I was tempted, while writing, to digress into lengthy discussions of why we marry – the societal custom of marriage, its attendant purposes, benefits and disadvantages. Handfasting is often equated with marriage done simultaneously with a civil ceremony, or done in a separate but equal ceremony. So, why do we do it?

My research began in a time-honored traditional way. “Handfast” and its variations are defined in the Oxford English dictionary as “to make a contract of marriage between (parties) by joining of hands.” In several well known publications there are printed versions of some handfasting rituals. But because there is little in the way of scholarly material, I asked for help from the community. I called friends in the pagan network from all over New York and New England, and got names and numbers of their friends. I questioned strangers! Men, women, lesbians, gays, celebates; people of all ages were asked three questions:

  • Have you or would you ever handfast?
  • Was it/would it be simultaneous with, separate from a civil or other religious ceremony, or with no civil ceremony at all?
  • Why did you/would you handfast?

The issues around civil services evoked a fairly predictable range of feelings from this group. A civil or other religious ceremony (i.e. legalized marriage) was very important for some, irrelevant to others, and a definite issue for the gays and lesbians for whom this is not yet a legal right in our society. I discovered that the feelings around handfasting that were shared with me form a definite symbolic image – the symbol for infinity.

On one side, or curve, people handfast because there is a primal need to share this rite with one’s family. Family, from a person’s family of birth to the family of one’s coven, was all encompassing. Most people combined a degree of pagan ritual with a degree of civil marriage, and found that by carefully choosing those degrees, they could share this intense moment with everyone they defined as family.

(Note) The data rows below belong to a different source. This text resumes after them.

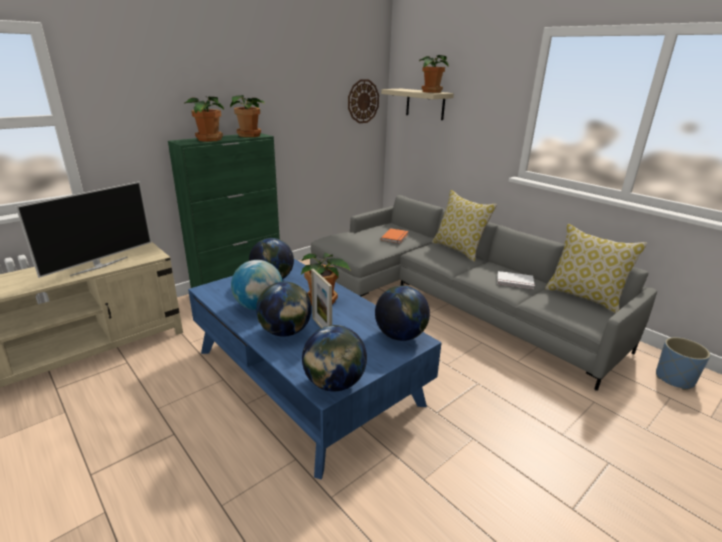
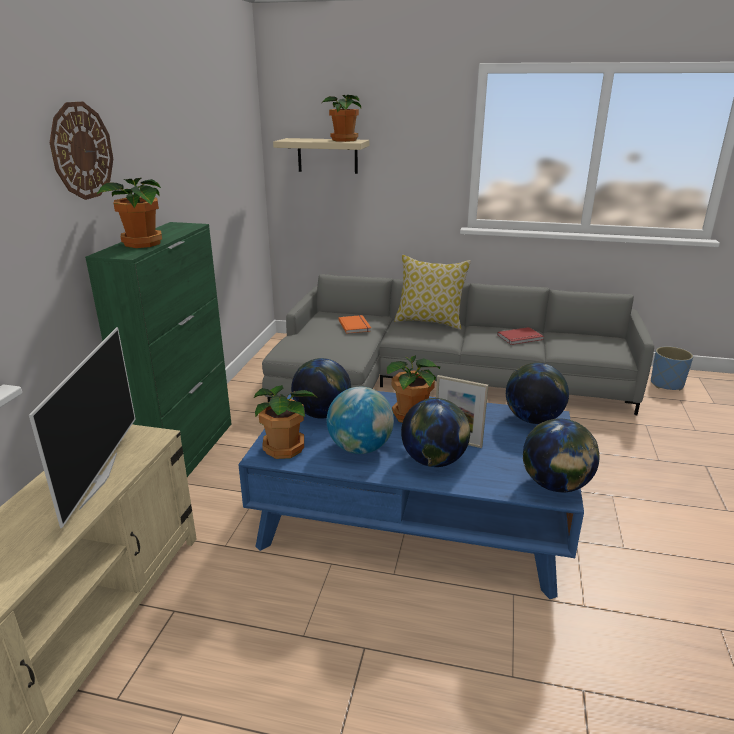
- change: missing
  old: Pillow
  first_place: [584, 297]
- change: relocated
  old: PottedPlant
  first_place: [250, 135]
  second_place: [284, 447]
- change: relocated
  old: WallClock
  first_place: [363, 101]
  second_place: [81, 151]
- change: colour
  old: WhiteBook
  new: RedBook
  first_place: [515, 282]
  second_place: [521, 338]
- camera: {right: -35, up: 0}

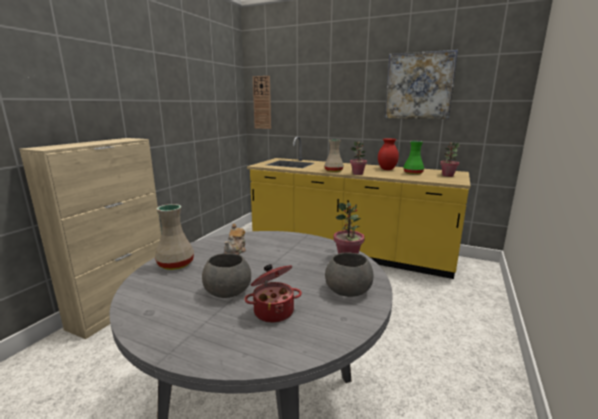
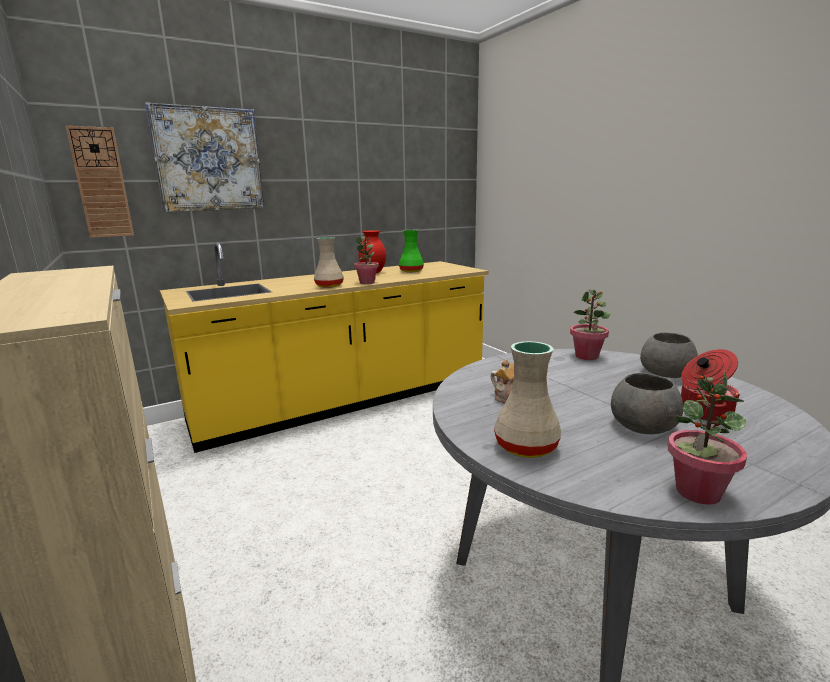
- change: relocated
  old: Picture
  first_place: [419, 86]
  second_place: [208, 160]
- change: relocated
  old: PottedPlant
  first_place: [447, 175]
  second_place: [697, 492]
- camera: {right: -55, up: 0}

To be able to share one’s pagan self, especially for a “closet” or “quiet” pagan, can be incredibly meaningful, and not terribly difficult, since so many pagan symbols have merged into everyday use. It is the consciousness that the couple involved brings to the circle that makes the difference.

On the other curve, this rite raises energy that can also be shared with the Universe. One image shared with me was that the joy and happiness of this rite creates “a beacon on the astral plane” for all to enjoy and share. Handfasting acknowledges that we are part of something much greater than the physical plane. We are in relationship to those other planes; we need to manifest “as above, so below.”

In the center, at the intersection, the crossroad of infinity, are two people binding themselves in a vow – with their earthly family on one side and their universal family on the other. We find ourselves here because this circle will give shape to vows, intentions and energies that are often intangible. We find ourselves here because it becomes a reference point for ourselves and those around us. We find ourselves here because we are stepping through a doorway. We need witnesses for who we are as individuals entering the doorway, and to the emerging shape of the energies we raise up as a couple. We will need the love and support of these friends as we travel this journey, whether for a year and day, or much longer.

While people shared their thoughts and feelings with me, I took notes, recorded the images we shared, and tried to pay careful attention. The thing I found most interesting was not the shape of this rite as it affects us as individuals, but how the rites we are engaging in are building our community. In everyday life, the customs we follow evolved to reflect the needs and energies of the people, just as ours are now evolving. But in everyday life, the customs are in place and in force to maintain the structure as we know it. What filled me with wonder was the sense that we, as a pagan community, are weaving rites and symbols from long ago, from between worlds, and from the here-and-now, to shape the society in which we want to live, mature, give birth and die … a society manifesting “power- within.”

SUE CUREWITZ ARTHEN is a mother, bookkeeper, Elder and Priestess, and now writer of articles. She does all these things with a lot of help from her friends.